+++ Testo fornito
Salvatore Daino è stato ufficialmente rieletto presidente del Consorzio di tutela dell’Arancia di Ribera DOP, la denominazione che tutela e promuove una delle eccellenze più apprezzate della frutta siciliana. La riconferma, avvenuta nei giorni scorsi al termine del rinnovo degli organi statutari, non sorprende, era ampiamente prevista dagli addetti ai lavori e accolta con favore dal mondo agricolo della provincia di Agrigento.
Eletto il 22 gennaio con il 90% dei consensi dell’assemblea dei soci e con il voto unanime del nuovo Cda, “una partecipazione di oltre 300 soci e con circa 180 schede ho ricevuto 161 preferenze. Un grande successo che mi riempie di orgoglio“.
Insieme, l’obiettivo dichiarato è difendere la DOP da imitazioni e pratiche sleali, ampliare i mercati esteri e continuare a investire sulla qualità certificata.
Con la riconferma di Salvatore Daino, l’Arancia di Ribera DOP guarda al futuro con rinnovato ottimismo: una eccellenza siciliana che, grazie a una leadership concreta e determinata, continua a conquistare estimatori in Italia e nel mondo.
“Stiamo prendendo in mano quello che si era fatto negli anni precedenti, e stiamo portando avanti tutte quelle iniziative che avevamo iniziato, progetti di promozione e valorizzazione del nostro prodotto“. Si sta registrando una vendita in più del 15% e del 20% circa, dal primo gennaio al 31, rispetto allo scorso anno. “Non solo consolidiamo il dato ma stiamo crescendo sempre di più“.
++++++
Ordine di lavoro 1:
Secondo il testo fornito, quante preferenze ha ricevuto Salvatore Daino nell'elezione del 22 gennaio?
Ordine di lavoro 2:
Cita dal testo fornito il passo che si apre con le parole contenenti "Salvatore Daino è" e si chiude con "provincia di Agrigento.".
+++ Dati disponibili
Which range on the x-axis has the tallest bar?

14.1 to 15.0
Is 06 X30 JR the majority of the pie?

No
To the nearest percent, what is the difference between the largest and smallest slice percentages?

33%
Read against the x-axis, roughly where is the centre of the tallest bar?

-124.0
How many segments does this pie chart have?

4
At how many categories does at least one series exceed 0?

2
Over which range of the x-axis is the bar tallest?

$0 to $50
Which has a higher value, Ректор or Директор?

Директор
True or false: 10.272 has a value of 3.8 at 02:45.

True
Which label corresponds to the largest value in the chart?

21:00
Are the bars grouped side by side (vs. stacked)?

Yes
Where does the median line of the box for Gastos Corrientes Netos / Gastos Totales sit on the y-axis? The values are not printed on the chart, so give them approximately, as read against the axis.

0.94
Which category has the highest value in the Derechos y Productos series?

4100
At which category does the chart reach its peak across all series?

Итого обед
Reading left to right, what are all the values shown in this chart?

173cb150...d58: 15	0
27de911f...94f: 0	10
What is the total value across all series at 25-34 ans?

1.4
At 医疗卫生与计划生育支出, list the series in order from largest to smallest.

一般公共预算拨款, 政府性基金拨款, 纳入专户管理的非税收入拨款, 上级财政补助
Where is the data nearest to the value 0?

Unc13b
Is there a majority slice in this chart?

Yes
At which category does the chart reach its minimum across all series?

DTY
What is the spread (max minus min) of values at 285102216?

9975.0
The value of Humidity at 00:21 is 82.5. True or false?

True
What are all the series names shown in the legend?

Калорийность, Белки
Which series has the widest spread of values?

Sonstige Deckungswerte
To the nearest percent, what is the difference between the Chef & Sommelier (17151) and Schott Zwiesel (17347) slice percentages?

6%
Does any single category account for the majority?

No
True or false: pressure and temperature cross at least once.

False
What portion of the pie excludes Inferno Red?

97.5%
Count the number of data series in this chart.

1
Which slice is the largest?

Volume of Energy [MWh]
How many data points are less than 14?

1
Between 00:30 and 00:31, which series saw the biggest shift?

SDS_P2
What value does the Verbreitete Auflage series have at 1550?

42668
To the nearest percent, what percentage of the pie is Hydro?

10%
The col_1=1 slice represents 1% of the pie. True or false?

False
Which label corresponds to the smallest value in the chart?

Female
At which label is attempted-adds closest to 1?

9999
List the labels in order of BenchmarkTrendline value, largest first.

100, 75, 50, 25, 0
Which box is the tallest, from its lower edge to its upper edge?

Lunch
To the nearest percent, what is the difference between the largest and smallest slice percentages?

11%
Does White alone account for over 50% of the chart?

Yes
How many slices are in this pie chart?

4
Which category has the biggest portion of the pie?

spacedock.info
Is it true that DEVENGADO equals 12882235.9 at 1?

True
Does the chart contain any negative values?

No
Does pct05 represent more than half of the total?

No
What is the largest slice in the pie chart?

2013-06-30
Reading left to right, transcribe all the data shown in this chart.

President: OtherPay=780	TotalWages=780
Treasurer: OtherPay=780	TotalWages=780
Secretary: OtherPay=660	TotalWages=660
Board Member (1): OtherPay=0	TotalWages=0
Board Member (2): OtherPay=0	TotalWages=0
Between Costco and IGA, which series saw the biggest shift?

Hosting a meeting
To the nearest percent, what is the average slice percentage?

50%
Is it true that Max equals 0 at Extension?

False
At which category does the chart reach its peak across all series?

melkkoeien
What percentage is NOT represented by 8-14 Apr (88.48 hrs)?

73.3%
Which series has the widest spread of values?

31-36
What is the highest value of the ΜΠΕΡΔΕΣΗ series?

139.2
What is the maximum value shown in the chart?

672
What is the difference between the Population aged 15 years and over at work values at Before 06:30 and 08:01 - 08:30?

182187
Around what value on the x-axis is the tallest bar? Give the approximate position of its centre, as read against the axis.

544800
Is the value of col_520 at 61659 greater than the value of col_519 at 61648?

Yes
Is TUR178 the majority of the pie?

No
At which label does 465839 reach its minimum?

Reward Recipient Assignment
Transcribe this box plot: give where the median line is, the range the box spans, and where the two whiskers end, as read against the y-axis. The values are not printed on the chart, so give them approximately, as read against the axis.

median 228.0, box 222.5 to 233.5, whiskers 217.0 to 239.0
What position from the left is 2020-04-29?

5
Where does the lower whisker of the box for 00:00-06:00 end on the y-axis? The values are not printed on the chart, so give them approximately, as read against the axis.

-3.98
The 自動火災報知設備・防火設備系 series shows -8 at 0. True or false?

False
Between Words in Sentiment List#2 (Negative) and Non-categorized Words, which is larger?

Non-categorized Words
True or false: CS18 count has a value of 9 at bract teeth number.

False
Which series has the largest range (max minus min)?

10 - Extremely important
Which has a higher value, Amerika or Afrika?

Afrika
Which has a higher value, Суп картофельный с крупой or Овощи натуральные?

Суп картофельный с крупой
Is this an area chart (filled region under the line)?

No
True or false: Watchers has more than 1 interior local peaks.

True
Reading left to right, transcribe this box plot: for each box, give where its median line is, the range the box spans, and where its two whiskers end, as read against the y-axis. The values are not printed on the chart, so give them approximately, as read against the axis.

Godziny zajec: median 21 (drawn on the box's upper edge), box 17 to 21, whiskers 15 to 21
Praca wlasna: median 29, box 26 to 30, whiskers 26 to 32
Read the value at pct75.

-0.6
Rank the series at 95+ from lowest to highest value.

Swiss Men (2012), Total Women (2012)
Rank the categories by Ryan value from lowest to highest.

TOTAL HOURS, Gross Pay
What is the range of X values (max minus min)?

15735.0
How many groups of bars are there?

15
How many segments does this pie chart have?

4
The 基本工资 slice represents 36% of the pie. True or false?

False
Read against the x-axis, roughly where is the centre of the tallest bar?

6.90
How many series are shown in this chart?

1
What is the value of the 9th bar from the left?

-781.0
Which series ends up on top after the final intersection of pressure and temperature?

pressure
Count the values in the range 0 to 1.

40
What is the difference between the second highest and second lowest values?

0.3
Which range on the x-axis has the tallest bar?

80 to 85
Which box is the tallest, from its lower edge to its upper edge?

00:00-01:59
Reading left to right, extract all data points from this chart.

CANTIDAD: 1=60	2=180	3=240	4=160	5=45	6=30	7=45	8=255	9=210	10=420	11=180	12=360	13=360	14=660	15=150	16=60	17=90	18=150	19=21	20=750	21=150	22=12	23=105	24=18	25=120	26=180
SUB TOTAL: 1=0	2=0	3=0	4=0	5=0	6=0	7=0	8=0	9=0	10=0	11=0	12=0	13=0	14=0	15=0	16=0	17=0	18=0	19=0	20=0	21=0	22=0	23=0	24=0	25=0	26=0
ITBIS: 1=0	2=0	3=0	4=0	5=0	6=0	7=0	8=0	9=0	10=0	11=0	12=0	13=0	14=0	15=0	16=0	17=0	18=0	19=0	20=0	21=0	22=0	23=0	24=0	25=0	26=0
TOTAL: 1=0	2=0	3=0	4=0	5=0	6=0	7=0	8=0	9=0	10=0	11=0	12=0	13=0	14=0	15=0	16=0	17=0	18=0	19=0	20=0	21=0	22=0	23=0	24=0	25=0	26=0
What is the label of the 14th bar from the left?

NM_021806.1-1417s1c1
++++++
Risultato 1:
161 preferenze.

Risultato 2:
Salvatore Daino è stato ufficialmente rieletto presidente del Consorzio di tutela dell’Arancia di Ribera DOP, la denominazione che tutela e promuove una delle eccellenze più apprezzate della frutta siciliana. La riconferma, avvenuta nei giorni scorsi al termine del rinnovo degli organi statutari, non sorprende, era ampiamente prevista dagli addetti ai lavori e accolta con favore dal mondo agricolo della provincia di Agrigento.